- Data extracts
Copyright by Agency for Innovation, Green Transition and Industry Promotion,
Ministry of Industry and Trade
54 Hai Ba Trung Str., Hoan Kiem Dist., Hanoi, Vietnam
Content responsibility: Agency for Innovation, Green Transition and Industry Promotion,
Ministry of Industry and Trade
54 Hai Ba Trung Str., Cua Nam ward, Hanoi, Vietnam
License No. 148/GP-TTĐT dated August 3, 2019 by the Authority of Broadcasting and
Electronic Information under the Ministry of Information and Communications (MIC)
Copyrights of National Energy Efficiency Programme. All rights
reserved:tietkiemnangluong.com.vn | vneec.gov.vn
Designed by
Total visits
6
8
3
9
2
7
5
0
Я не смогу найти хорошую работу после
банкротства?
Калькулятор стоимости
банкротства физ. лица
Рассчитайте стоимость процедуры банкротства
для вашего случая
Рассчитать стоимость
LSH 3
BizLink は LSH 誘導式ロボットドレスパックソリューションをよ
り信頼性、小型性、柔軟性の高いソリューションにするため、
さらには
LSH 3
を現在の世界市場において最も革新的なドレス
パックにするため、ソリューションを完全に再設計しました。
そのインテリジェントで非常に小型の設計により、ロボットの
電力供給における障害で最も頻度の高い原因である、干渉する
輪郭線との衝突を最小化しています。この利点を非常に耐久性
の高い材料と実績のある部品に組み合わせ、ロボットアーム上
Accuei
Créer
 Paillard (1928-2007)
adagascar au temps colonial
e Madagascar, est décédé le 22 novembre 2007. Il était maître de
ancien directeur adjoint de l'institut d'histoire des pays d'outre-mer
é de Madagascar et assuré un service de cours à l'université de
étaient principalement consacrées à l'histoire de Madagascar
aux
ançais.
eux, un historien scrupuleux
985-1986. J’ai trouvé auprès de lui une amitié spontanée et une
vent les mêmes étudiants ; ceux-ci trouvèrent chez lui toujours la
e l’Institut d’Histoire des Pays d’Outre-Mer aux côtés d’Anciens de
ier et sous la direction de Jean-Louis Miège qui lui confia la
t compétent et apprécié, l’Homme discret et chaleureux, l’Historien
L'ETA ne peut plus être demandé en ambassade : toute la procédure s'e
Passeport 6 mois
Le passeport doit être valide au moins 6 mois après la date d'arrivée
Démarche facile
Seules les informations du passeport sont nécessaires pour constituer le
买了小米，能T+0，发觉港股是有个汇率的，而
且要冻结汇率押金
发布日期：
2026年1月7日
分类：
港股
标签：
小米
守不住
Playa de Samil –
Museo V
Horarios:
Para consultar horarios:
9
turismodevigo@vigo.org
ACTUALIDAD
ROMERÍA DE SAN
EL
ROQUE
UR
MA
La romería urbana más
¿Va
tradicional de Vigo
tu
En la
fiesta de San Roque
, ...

- Problem
A faithful copy of all the material is the required answer.

- Answer section
Copyright by Agency for Innovation, Green Transition and Industry Promotion,
Ministry of Industry and Trade
54 Hai Ba Trung Str., Hoan Kiem Dist., Hanoi, Vietnam
Content responsibility: Agency for Innovation, Green Transition and Industry Promotion,
Ministry of Industry and Trade
54 Hai Ba Trung Str., Cua Nam ward, Hanoi, Vietnam
License No. 148/GP-TTĐT dated August 3, 2019 by the Authority of Broadcasting and
Electronic Information under the Ministry of Information and Communications (MIC)
Copyrights of National Energy Efficiency Programme. All rights
reserved:tietkiemnangluong.com.vn | vneec.gov.vn
Designed by
Total visits
6
8
3
9
2
7
5
0
Я не смогу найти хорошую работу после
банкротства?
Калькулятор стоимости
банкротства физ. лица
Рассчитайте стоимость процедуры банкротства
для вашего случая
Рассчитать стоимость
LSH 3
BizLink は LSH 誘導式ロボットドレスパックソリューションをよ
り信頼性、小型性、柔軟性の高いソリューションにするため、
さらには
LSH 3
を現在の世界市場において最も革新的なドレス
パックにするため、ソリューションを完全に再設計しました。
そのインテリジェントで非常に小型の設計により、ロボットの
電力供給における障害で最も頻度の高い原因である、干渉する
輪郭線との衝突を最小化しています。この利点を非常に耐久性
の高い材料と実績のある部品に組み合わせ、ロボットアーム上
Accuei
Créer
 Paillard (1928-2007)
adagascar au temps colonial
e Madagascar, est décédé le 22 novembre 2007. Il était maître de
ancien directeur adjoint de l'institut d'histoire des pays d'outre-mer
é de Madagascar et assuré un service de cours à l'université de
étaient principalement consacrées à l'histoire de Madagascar
aux
ançais.
eux, un historien scrupuleux
985-1986. J’ai trouvé auprès de lui une amitié spontanée et une
vent les mêmes étudiants ; ceux-ci trouvèrent chez lui toujours la
e l’Institut d’Histoire des Pays d’Outre-Mer aux côtés d’Anciens de
ier et sous la direction de Jean-Louis Miège qui lui confia la
t compétent et apprécié, l’Homme discret et chaleureux, l’Historien
L'ETA ne peut plus être demandé en ambassade : toute la procédure s'e
Passeport 6 mois
Le passeport doit être valide au moins 6 mois après la date d'arrivée
Démarche facile
Seules les informations du passeport sont nécessaires pour constituer le
买了小米，能T+0，发觉港股是有个汇率的，而
且要冻结汇率押金
发布日期：
2026年1月7日
分类：
港股
标签：
小米
守不住
Playa de Samil –
Museo V
Horarios:
Para consultar horarios:
9
turismodevigo@vigo.org
ACTUALIDAD
ROMERÍA DE SAN
EL
ROQUE
UR
MA
La romería urbana más
¿Va
tradicional de Vigo
tu
En la
fiesta de San Roque
, ...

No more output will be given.